--- GIVEN ENTRIES ---

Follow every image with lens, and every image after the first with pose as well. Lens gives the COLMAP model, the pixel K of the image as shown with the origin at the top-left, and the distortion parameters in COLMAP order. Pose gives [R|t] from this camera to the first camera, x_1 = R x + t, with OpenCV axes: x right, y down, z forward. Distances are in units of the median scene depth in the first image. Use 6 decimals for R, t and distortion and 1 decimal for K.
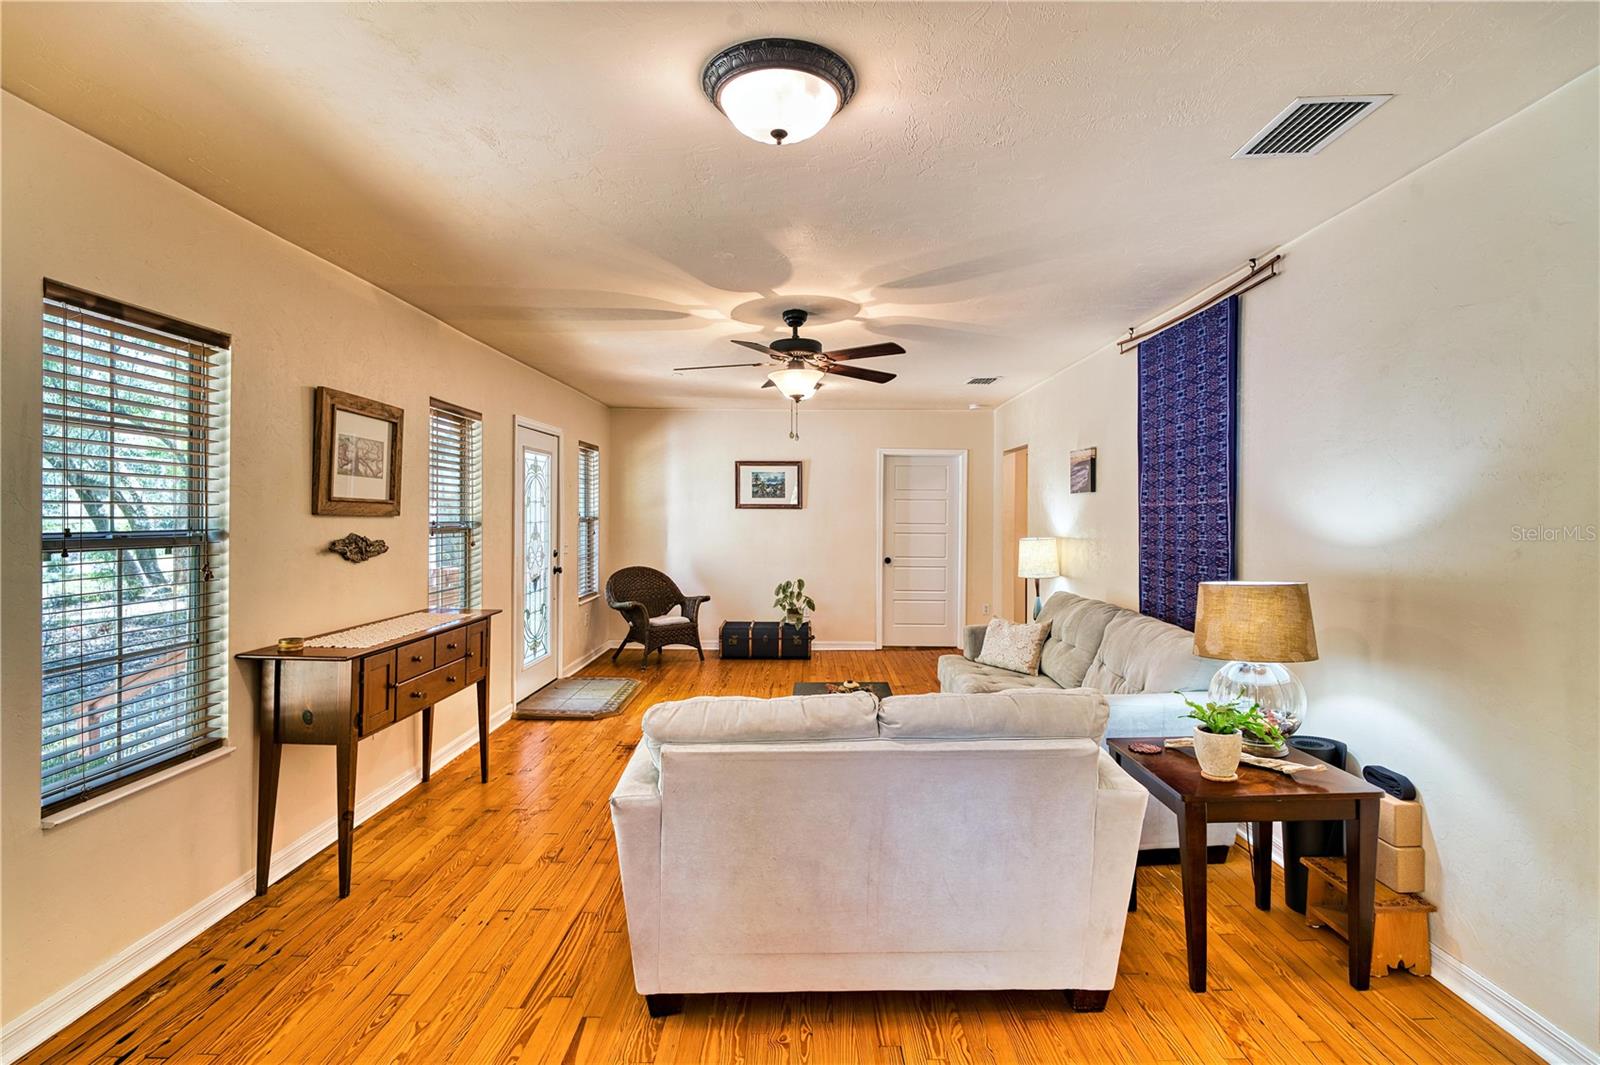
lens RADIAL K [[759.6, 0, 800.6], [0, 759.6, 516.4], [0, 0, 1]] dist [-0.002051, -0.000669]
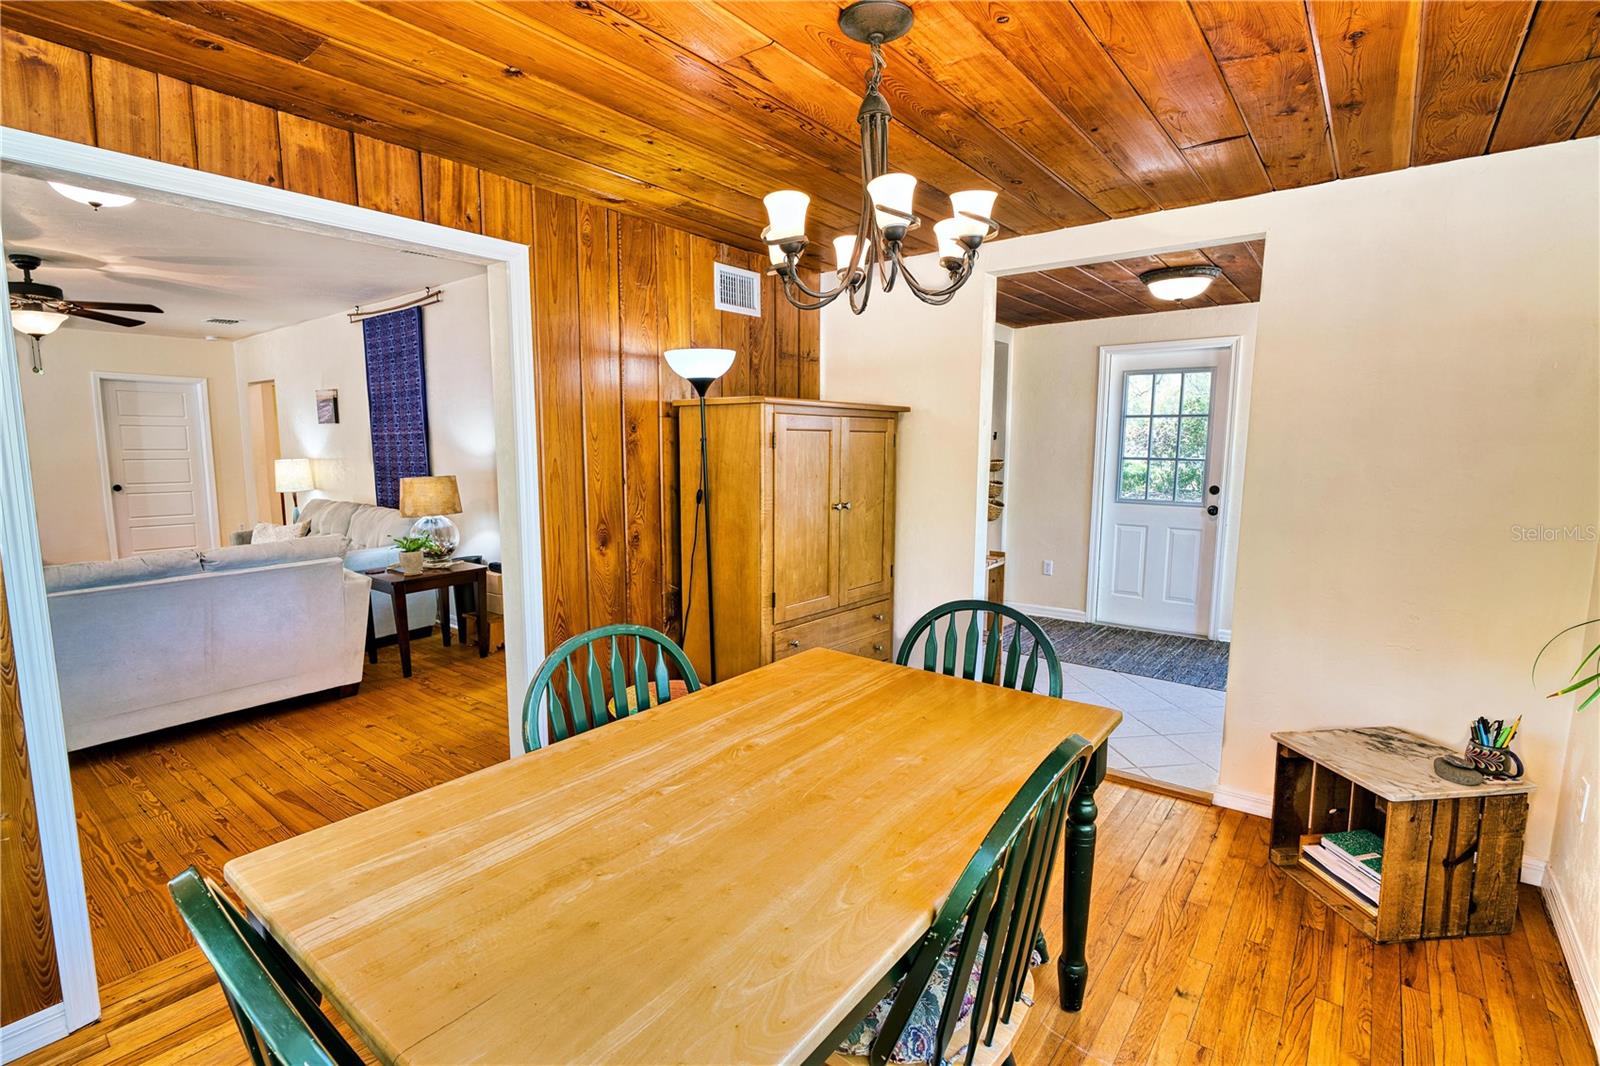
lens RADIAL K [[741.1, 0, 800.0], [0, 741.1, 533.0], [0, 0, 1]] dist [-0.002730, -0.000994]
pose [[0.613619, -0.100400, 0.783193, -0.189766], [0.003595, 0.992228, 0.124380, 0.000247], [-0.789594, -0.073507, 0.609211, -0.554229]]
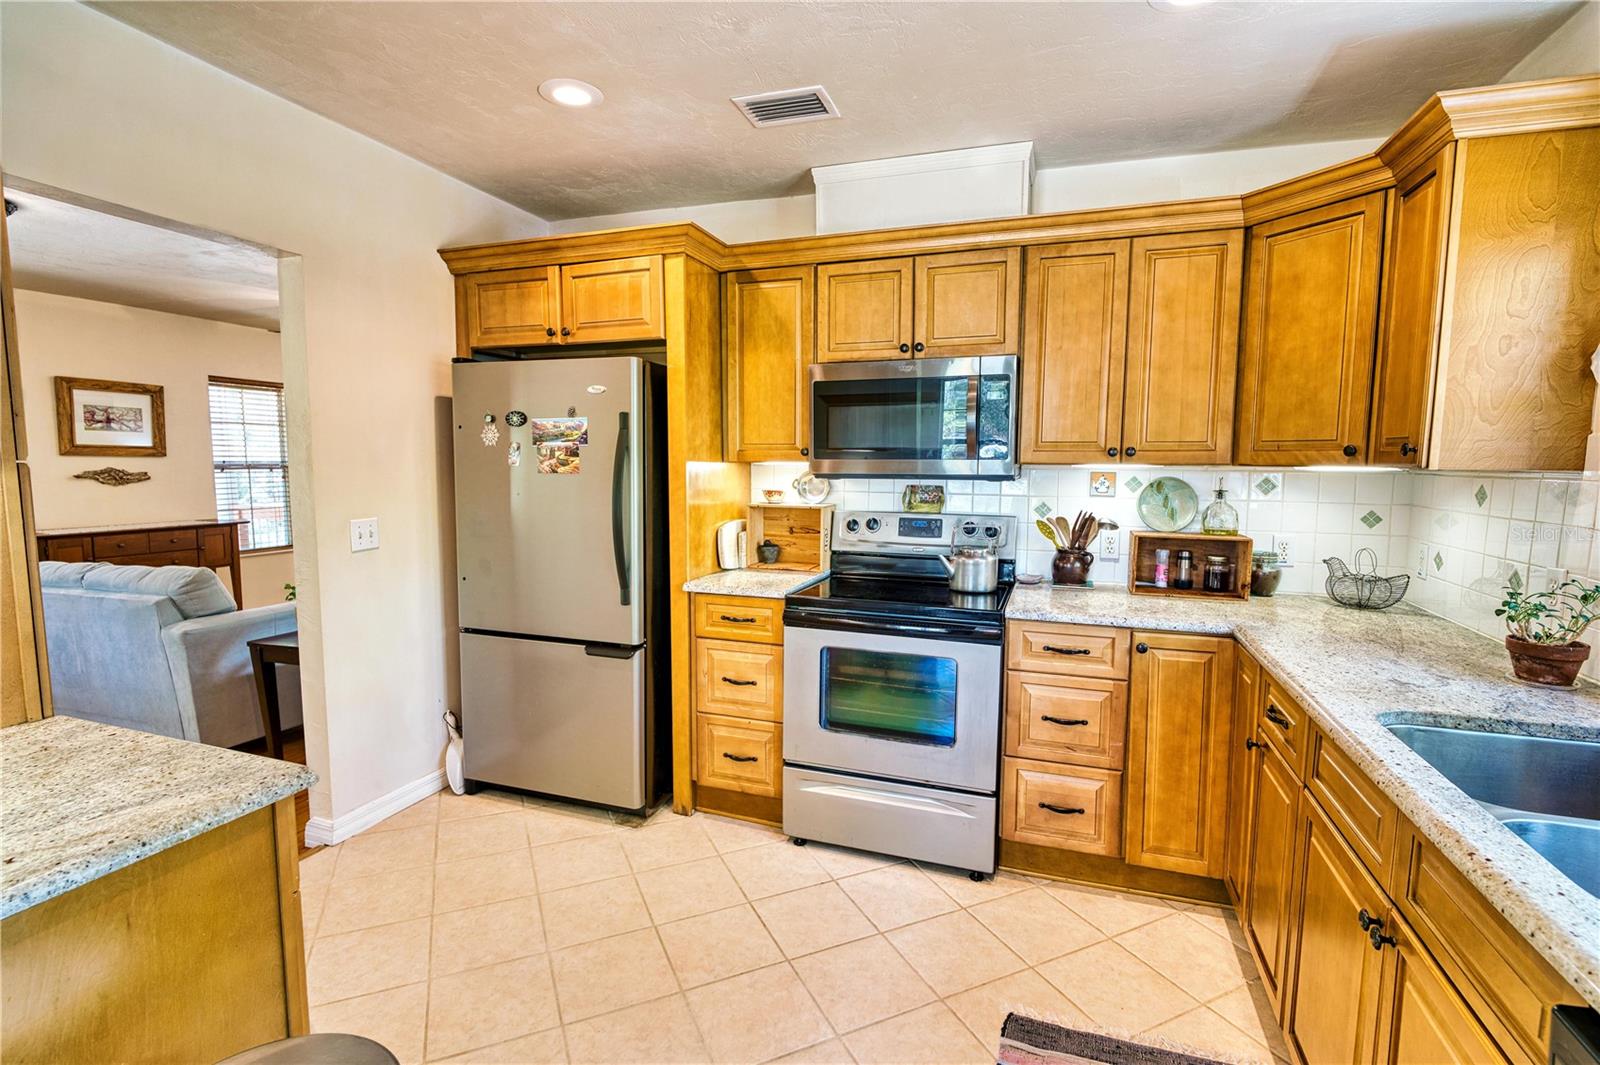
lens RADIAL K [[741.1, 0, 800.0], [0, 741.1, 532.5], [0, 0, 1]] dist [-0.002730, -0.000994]
pose [[0.944229, 0.034515, -0.327477, 1.081045], [-0.003667, 0.995532, 0.094352, 0.005923], [0.329270, -0.087889, 0.940136, 0.003717]]
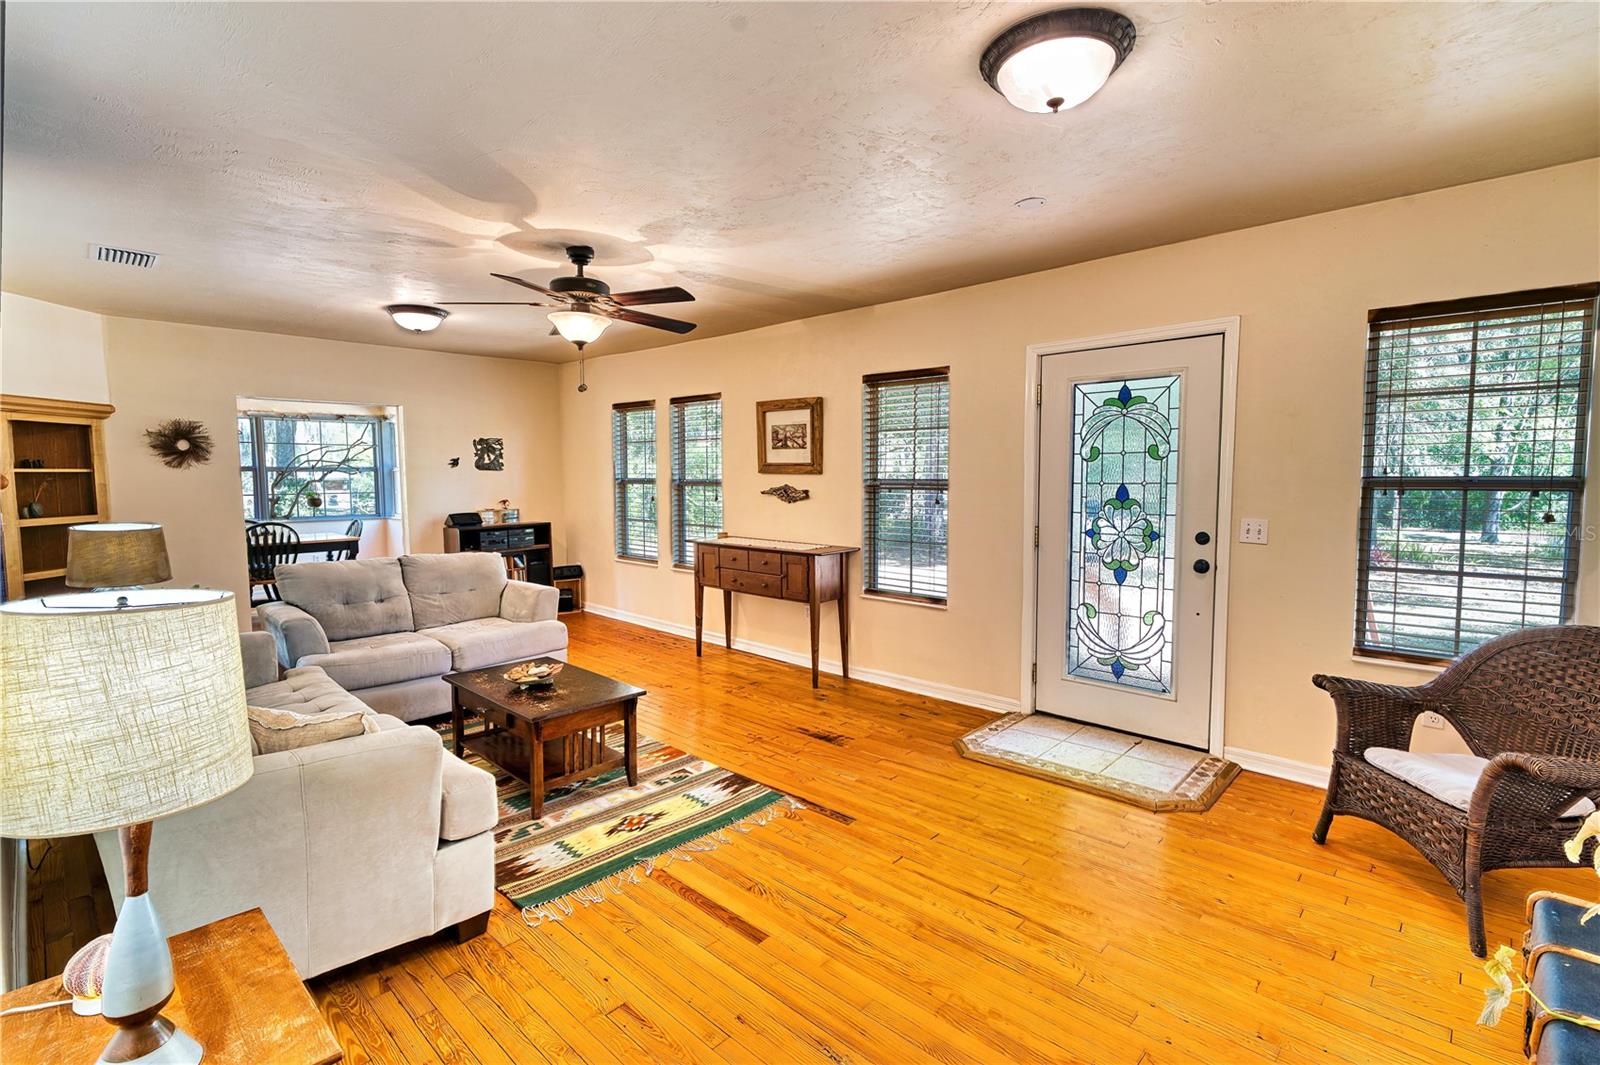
lens RADIAL K [[725.9, 0, 798.0], [0, 725.9, 523.3], [0, 0, 1]] dist [0.000605, -0.000065]
pose [[-0.678075, 0.052595, -0.733109, 0.452831], [0.001149, 0.997511, 0.070501, -0.003604], [0.734992, 0.046963, -0.676447, 1.735117]]
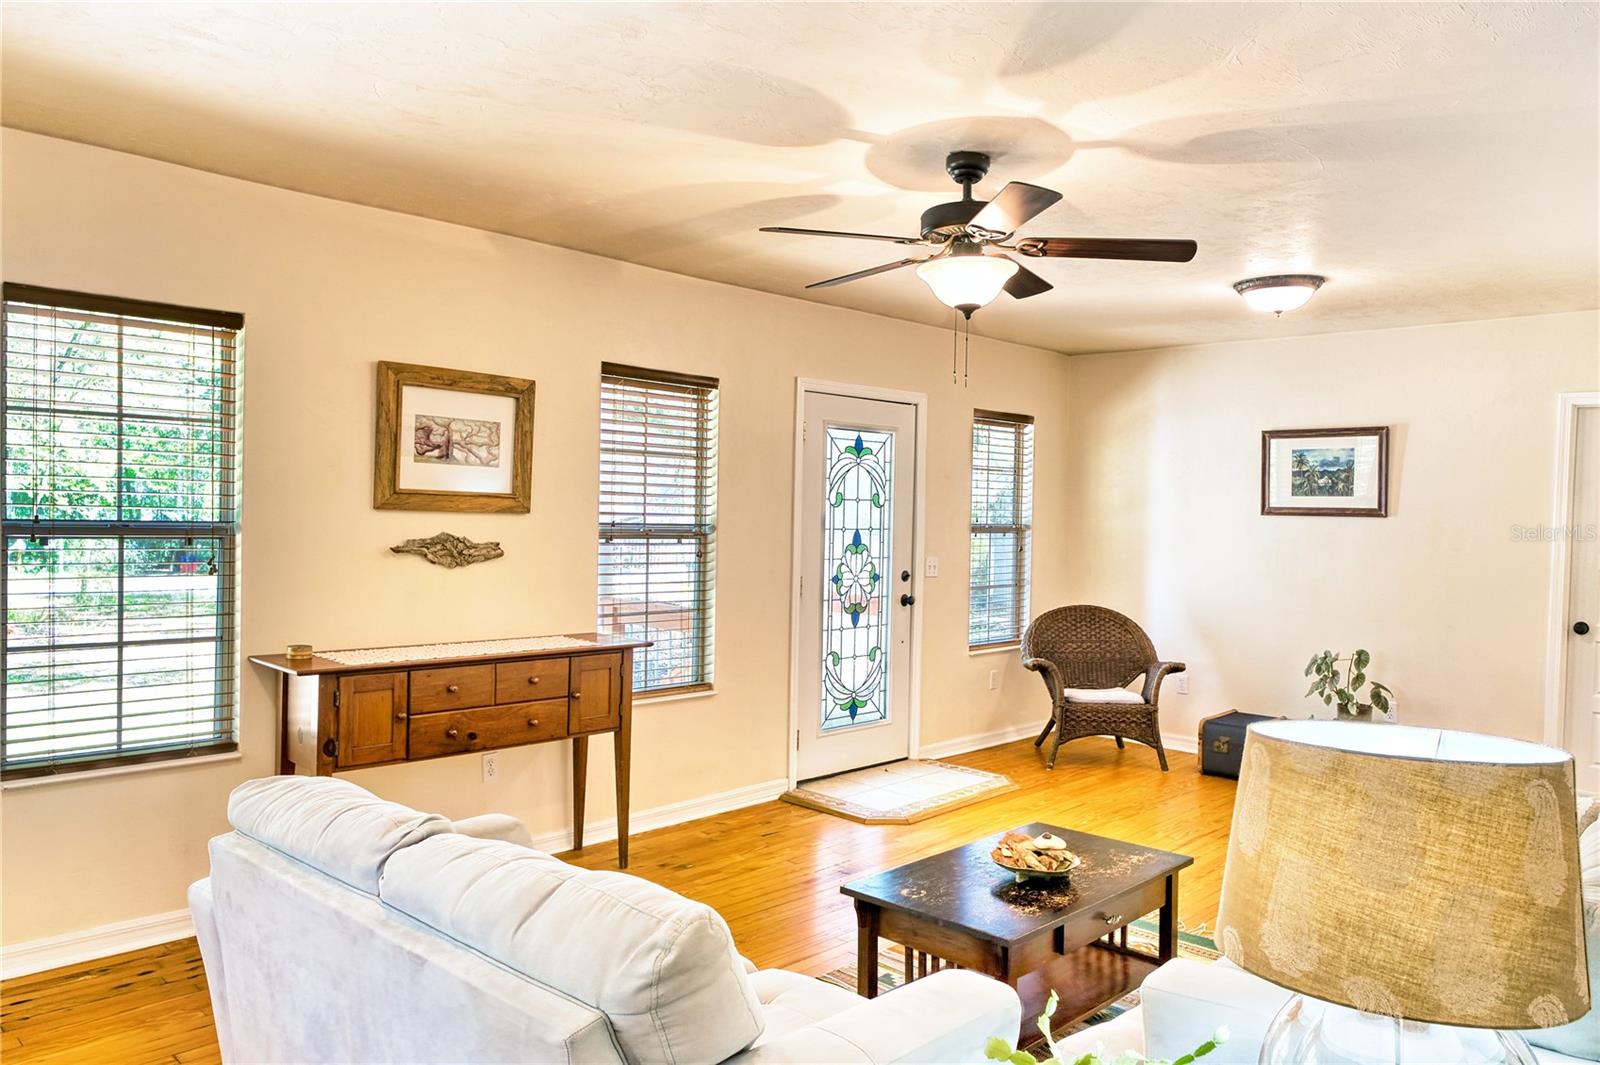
lens RADIAL K [[1125.5, 0, 818.3], [0, 1125.5, 544.3], [0, 0, 1]] dist [-0.008022, -0.002888]
pose [[0.729587, 0.029670, -0.683244, 0.470876], [-0.020289, 0.999558, 0.021741, -0.000057], [0.683587, -0.002000, 0.729867, 0.311150]]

---

**TO DO**
Repeat the entries from the start through the line containing "0.046963, -0.676447, 1.735117]]", renaming "distortion parameters" to "distortion coefficients" and keeping everything else the same. Omit the pictures.

**RESPONSE**
Follow every image with lens, and every image after the first with pose as well. Lens gives the COLMAP model, the pixel K of the image as shown with the origin at the top-left, and the distortion coefficients in COLMAP order. Pose gives [R|t] from this camera to the first camera, x_1 = R x + t, with OpenCV axes: x right, y down, z forward. Distances are in units of the median scene depth in the first image. Use 6 decimals for R, t and distortion and 1 decimal for K.
lens RADIAL K [[759.6, 0, 800.6], [0, 759.6, 516.4], [0, 0, 1]] dist [-0.002051, -0.000669]
lens RADIAL K [[741.1, 0, 800.0], [0, 741.1, 533.0], [0, 0, 1]] dist [-0.002730, -0.000994]
pose [[0.613619, -0.100400, 0.783193, -0.189766], [0.003595, 0.992228, 0.124380, 0.000247], [-0.789594, -0.073507, 0.609211, -0.554229]]
lens RADIAL K [[741.1, 0, 800.0], [0, 741.1, 532.5], [0, 0, 1]] dist [-0.002730, -0.000994]
pose [[0.944229, 0.034515, -0.327477, 1.081045], [-0.003667, 0.995532, 0.094352, 0.005923], [0.329270, -0.087889, 0.940136, 0.003717]]
lens RADIAL K [[725.9, 0, 798.0], [0, 725.9, 523.3], [0, 0, 1]] dist [0.000605, -0.000065]
pose [[-0.678075, 0.052595, -0.733109, 0.452831], [0.001149, 0.997511, 0.070501, -0.003604], [0.734992, 0.046963, -0.676447, 1.735117]]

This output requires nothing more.